# Brotherly Love, Certifications, lots of pics! <3



## 4TheDawgies (Apr 2, 2011)

I went to Wichita the whole weekend hanging out with a good friend of mine Deb (dgriv here on the forum) the owner to Havocs half brother

This is Joker
he is a month older than Havoc from another Dam









This weekend Havoc and Joker earned their HIC (Herding Instinct Certification) at the Sunflower Cluster AKC dog show in Wichita KS.





































Then me and Havoc got our CGC Saturday





































and then just some random shots. 



































































































This is exhausted Havvy. Hes standing in between the couches and my friend is petting him and hes resting his head on the couch under the pillow. he was so cute

The inevitable group shot










So with that all said I am proud to introduce 

VP Instigator Vom Haus Huro HIC, CGC









Hero Vom Haus Huro HIC, CGC










and last but not least this ADORABLE picture of the brothers together. I took this pic right as I was getting ready to leave and texted it to Deb and she edited it and I thought it was super cute!!









thanks for lookin!


----------



## LARHAGE (Jul 24, 2006)

Very nice photos, those are some GORGEOUS brothers!!! Congratulations on your certificates.


----------



## JustMeLeslie (Sep 15, 2010)

You are just surrounded by gorgeous dogs! I just love the 3rd shot of the two brothers together with their ribbons.


----------



## MaggieRoseLee (Aug 17, 2001)

What great shots and love to see the different activities with all the dogs! Thanks for taking the photos and sharing!


----------



## wilbanks17 (Feb 11, 2011)

great pics


----------



## idahospud49 (Jan 28, 2011)

Great looking dogs!


----------



## GSDGunner (Feb 22, 2011)

Congrats to Havoc and Joker, two awesome dogs! 

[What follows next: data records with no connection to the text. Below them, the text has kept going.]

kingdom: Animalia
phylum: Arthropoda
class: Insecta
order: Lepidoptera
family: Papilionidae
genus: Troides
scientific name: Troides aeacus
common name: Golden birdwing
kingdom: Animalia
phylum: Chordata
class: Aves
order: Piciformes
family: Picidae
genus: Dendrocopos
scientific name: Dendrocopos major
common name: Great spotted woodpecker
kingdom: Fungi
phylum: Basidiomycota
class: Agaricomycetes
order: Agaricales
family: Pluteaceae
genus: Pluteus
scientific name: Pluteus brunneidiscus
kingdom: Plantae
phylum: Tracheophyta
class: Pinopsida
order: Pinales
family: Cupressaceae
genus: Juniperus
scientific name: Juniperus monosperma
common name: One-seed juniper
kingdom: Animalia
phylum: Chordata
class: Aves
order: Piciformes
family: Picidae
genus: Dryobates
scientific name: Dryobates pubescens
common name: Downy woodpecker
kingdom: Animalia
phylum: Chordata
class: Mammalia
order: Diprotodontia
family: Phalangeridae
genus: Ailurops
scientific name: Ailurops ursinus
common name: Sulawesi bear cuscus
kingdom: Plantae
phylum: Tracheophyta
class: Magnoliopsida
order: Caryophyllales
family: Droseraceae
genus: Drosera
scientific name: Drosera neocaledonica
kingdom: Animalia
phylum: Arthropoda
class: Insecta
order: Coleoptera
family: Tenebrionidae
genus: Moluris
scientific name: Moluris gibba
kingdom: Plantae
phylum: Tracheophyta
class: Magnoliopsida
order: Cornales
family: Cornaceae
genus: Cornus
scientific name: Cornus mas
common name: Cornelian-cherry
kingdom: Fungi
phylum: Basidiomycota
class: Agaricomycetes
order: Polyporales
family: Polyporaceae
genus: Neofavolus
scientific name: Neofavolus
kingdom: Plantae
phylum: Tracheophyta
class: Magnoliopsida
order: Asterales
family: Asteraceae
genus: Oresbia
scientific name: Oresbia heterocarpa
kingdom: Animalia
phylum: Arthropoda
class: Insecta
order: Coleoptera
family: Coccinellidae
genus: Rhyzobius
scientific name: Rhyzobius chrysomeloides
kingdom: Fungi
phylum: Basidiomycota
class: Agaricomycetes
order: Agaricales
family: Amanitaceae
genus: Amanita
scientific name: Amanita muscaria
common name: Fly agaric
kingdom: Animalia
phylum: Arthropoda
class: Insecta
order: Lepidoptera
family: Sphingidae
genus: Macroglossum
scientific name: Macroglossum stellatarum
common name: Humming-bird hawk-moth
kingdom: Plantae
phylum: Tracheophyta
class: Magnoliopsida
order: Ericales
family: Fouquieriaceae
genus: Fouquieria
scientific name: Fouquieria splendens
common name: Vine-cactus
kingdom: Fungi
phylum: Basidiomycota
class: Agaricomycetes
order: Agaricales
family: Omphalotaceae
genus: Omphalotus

Looks like you guys had fun as did the entire group. Speaking of group, I always enjoy your group shots. Especially Nina, the honorary GSD.


----------



## LaRen616 (Mar 4, 2010)

I love when you post pictures! They are great shots!

Both boys are very good looking and I love the shot of the 5 dogs together!


----------



## 4TheDawgies (Apr 2, 2011)

LaRen616 said:


> I love when you post pictures! They are great shots!
> 
> Both boys are very good looking and I love the shot of the 5 dogs together!


awww thank you thats very sweet!


----------